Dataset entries
§ §

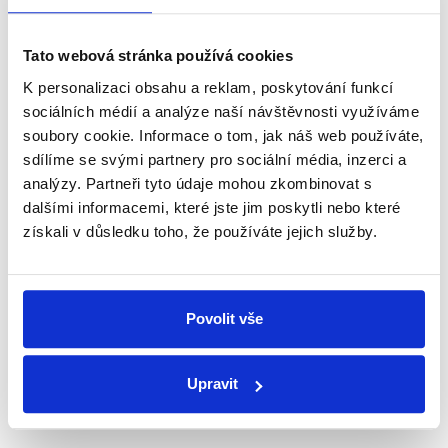
Newsletter
WhatsApp
Tato webová stránka používá cookies
K personalizaci obsahu a reklam, poskytování funkcí
sociálních médií a analýze naší návštěvnosti využíváme
soubory cookie. Informace o tom, jak náš web používáte,
Sociální sítě
sdílíme se svými partnery pro sociální média, inzerci a
analýzy. Partneři tyto údaje mohou zkombinovat s
Nenechte si ujít nejnovější události
dalšími informacemi, které jste jim poskytli nebo které
z Demagog.cz. Sdílením našich
získali v důsledku toho, že používáte jejich služby.
příspěvků přátelům podpoříte naši
práci.
Povolit vše
Upravit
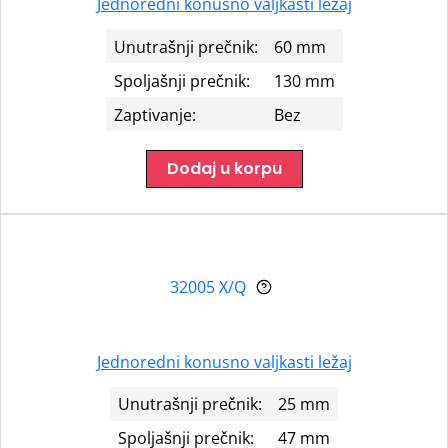
Jednoredni konusno valjkasti ležaj
Unutrašnji prečnik:
60 mm
Spoljašnji prečnik:
130 mm
Zaptivanje:
Bez
Dodaj u korpu
32005 X/Q
Jednoredni konusno valjkasti ležaj
Unutrašnji prečnik:
25 mm
Spoljašnji prečnik:
47 mm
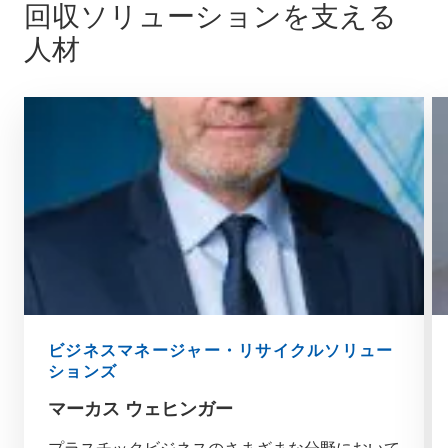
回収ソリューションを支える
人材
ビジネスマネージャー・リサイクルソリュー
ションズ
マーカス ウェヒンガー
プラスチックビジネスのさまざまな分野において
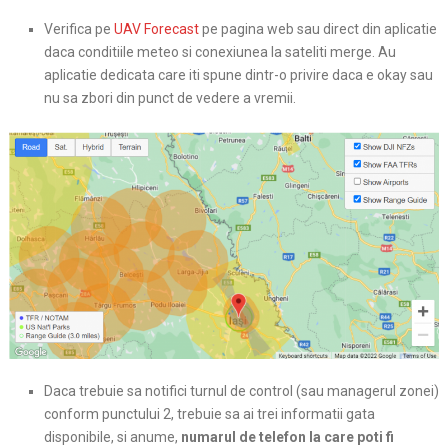
Verifica pe
UAV Forecast
pe pagina web sau direct din aplicatie
daca conditiile meteo si conexiunea la sateliti merge. Au
aplicatie dedicata care iti spune dintr-o privire daca e okay sau
nu sa zbori din punct de vedere a vremii.
Daca trebuie sa notifici turnul de control (sau managerul zonei)
conform punctului 2, trebuie sa ai trei informatii gata
disponibile, si anume,
numarul de telefon la care poti fi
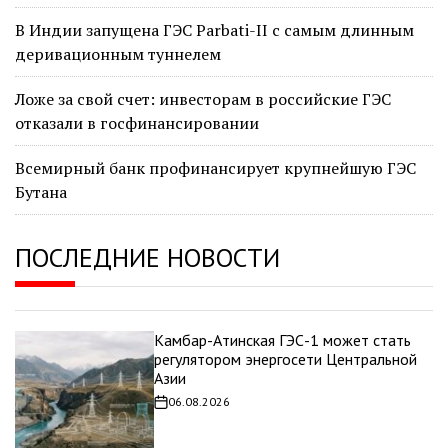
В Индии запущена ГЭС Parbati-II с самым длинным
деривационным туннелем
Ложе за свой счет: инвесторам в российские ГЭС
отказали в госфинансировании
Всемирный банк профинансирует крупнейшую ГЭС
Бутана
ПОСЛЕДНИЕ НОВОСТИ
Камбар-Атинская ГЭС-1 может стать
регулятором энергосети Центральной
Азии
06.08.2026
Дата
записи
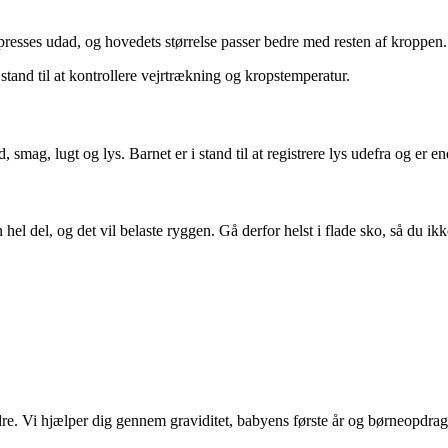
 presses udad, og hovedets størrelse passer bedre med resten af kroppen.
stand til at kontrollere vejrtrækning og kropstemperatur.
 smag, lugt og lys. Barnet er i stand til at registrere lys udefra og er e
hel del, og det vil belaste ryggen. Gå derfor helst i flade sko, så du ikk
e. Vi hjælper dig gennem graviditet, babyens første år og børneopdrag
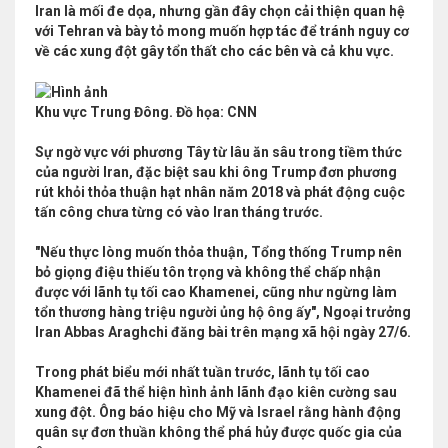
Iran là mối đe dọa, nhưng gần đây chọn cải thiện quan hệ
với Tehran và bày tỏ mong muốn hợp tác để tránh nguy cơ
về các xung đột gây tổn thất cho các bên và cả khu vực.
Khu vực Trung Đông. Đồ họa: CNN
Sự ngờ vực với phương Tây từ lâu ăn sâu trong tiềm thức
của người Iran, đặc biệt sau khi ông Trump đơn phương
rút khỏi thỏa thuận hạt nhân năm 2018 và phát động cuộc
tấn công chưa từng có vào Iran tháng trước.
"Nếu thực lòng muốn thỏa thuận, Tổng thống Trump nên
bỏ giọng điệu thiếu tôn trọng và không thể chấp nhận
được với lãnh tụ tối cao Khamenei, cũng như ngừng làm
tổn thương hàng triệu người ủng hộ ông ấy", Ngoại trưởng
Iran Abbas Araghchi đăng bài trên mạng xã hội ngày 27/6.
Trong phát biểu mới nhất tuần trước, lãnh tụ tối cao
Khamenei đã thể hiện hình ảnh lãnh đạo kiên cường sau
xung đột. Ông báo hiệu cho Mỹ và Israel rằng hành động
quân sự đơn thuần không thể phá hủy được quốc gia của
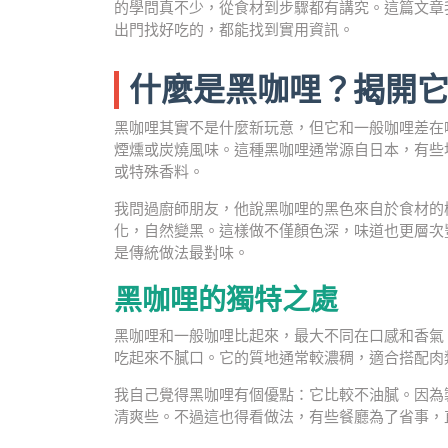
的學問真不少，從食材到步驟都有講究。這篇文章
出門找好吃的，都能找到實用資訊。
什麼是黑咖哩？揭開
黑咖哩其實不是什麼新玩意，但它和一般咖哩差在
煙燻或炭燒風味。這種黑咖哩通常源自日本，有些
或特殊香料。
我問過廚師朋友，他說黑咖哩的黑色來自於食材的
化，自然變黑。這樣做不僅顏色深，味道也更層次
是傳統做法最對味。
黑咖哩的獨特之處
黑咖哩和一般咖哩比起來，最大不同在口感和香氣
吃起來不膩口。它的質地通常較濃稠，適合搭配肉
我自己覺得黑咖哩有個優點：它比較不油膩。因為
清爽些。不過這也得看做法，有些餐廳為了省事，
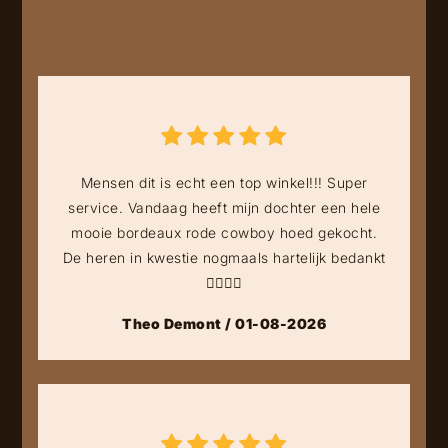
Mensen dit is echt een top winkel!!! Super
service. Vandaag heeft mijn dochter een hele
mooie bordeaux rode cowboy hoed gekocht.
De heren in kwestie nogmaals hartelijk bedankt
👍🏻👍🏻
Theo Demont / 01-08-2026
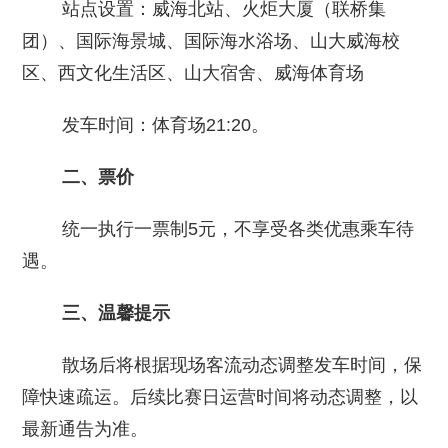
站点设置：威海北站、火炬大厦（联桥集
团）、国际海景城、国际海水浴场、山大威海校
区、西文化生活区、山大宿舍、威海体育场
发车时间：体育场21:20。
二、票价
统一执行一票制5元，不享受各类优惠乘车待
遇。
三、温馨提示
散场后将根据现场客流动态调整发车时间，保
障快速疏运。后续比赛日运营时间将动态调整，以
最新通告为准。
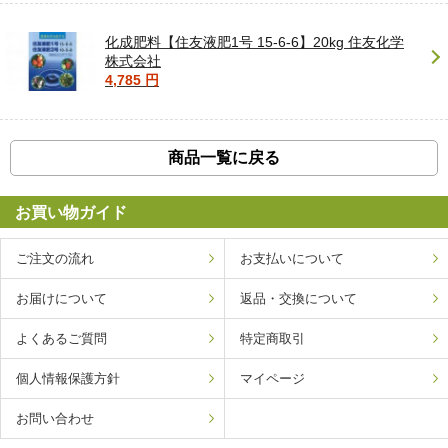
化成肥料【住友液肥1号 15-6-6】20kg 住友化学
株式会社
4,785 円
商品一覧に戻る
お買い物ガイド
ご注文の流れ
お支払いについて
お届けについて
返品・交換について
よくあるご質問
特定商取引
個人情報保護方針
マイページ
お問い合わせ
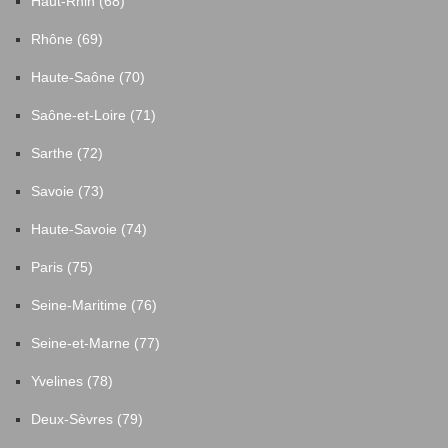
Haut-Rhin (68)
Rhône (69)
Haute-Saône (70)
Saône-et-Loire (71)
Sarthe (72)
Savoie (73)
Haute-Savoie (74)
Paris (75)
Seine-Maritime (76)
Seine-et-Marne (77)
Yvelines (78)
Deux-Sèvres (79)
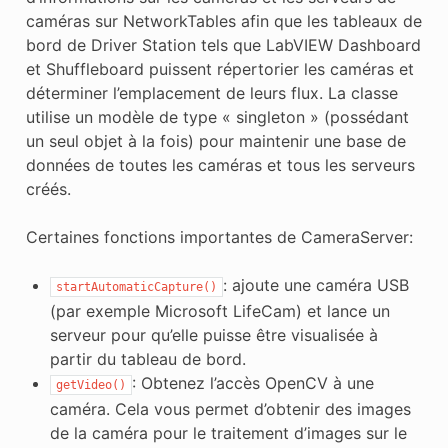
caméras sur NetworkTables afin que les tableaux de
bord de Driver Station tels que LabVIEW Dashboard
et Shuffleboard puissent répertorier les caméras et
déterminer l’emplacement de leurs flux. La classe
utilise un modèle de type « singleton » (possédant
un seul objet à la fois) pour maintenir une base de
données de toutes les caméras et tous les serveurs
créés.
Certaines fonctions importantes de CameraServer:
: ajoute une caméra USB
startAutomaticCapture()
(par exemple Microsoft LifeCam) et lance un
serveur pour qu’elle puisse être visualisée à
partir du tableau de bord.
: Obtenez l’accès OpenCV à une
getVideo()
caméra. Cela vous permet d’obtenir des images
de la caméra pour le traitement d’images sur le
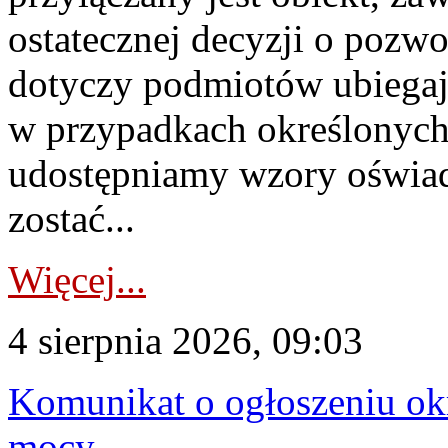
ostatecznej decyzji o pozw
dotyczy podmiotów ubiegają
w przypadkach określonych 
udostępniamy wzory oświa
zostać...
Więcej...
4 sierpnia 2026, 09:03
Komunikat o ogłoszeniu ok
mocy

§ §

Nothing but the lines above from the one that has "e. Vi hjælper" down to the one that has "Sự ngờ vực với" belongs in the answer, copied exactly, without pictures.

e. Vi hjælper dig gennem graviditet, babyens første år og børneopdrag
Iran là mối đe dọa, nhưng gần đây chọn cải thiện quan hệ
với Tehran và bày tỏ mong muốn hợp tác để tránh nguy cơ
về các xung đột gây tổn thất cho các bên và cả khu vực.
Khu vực Trung Đông. Đồ họa: CNN
Sự ngờ vực với phương Tây từ lâu ăn sâu trong tiềm thức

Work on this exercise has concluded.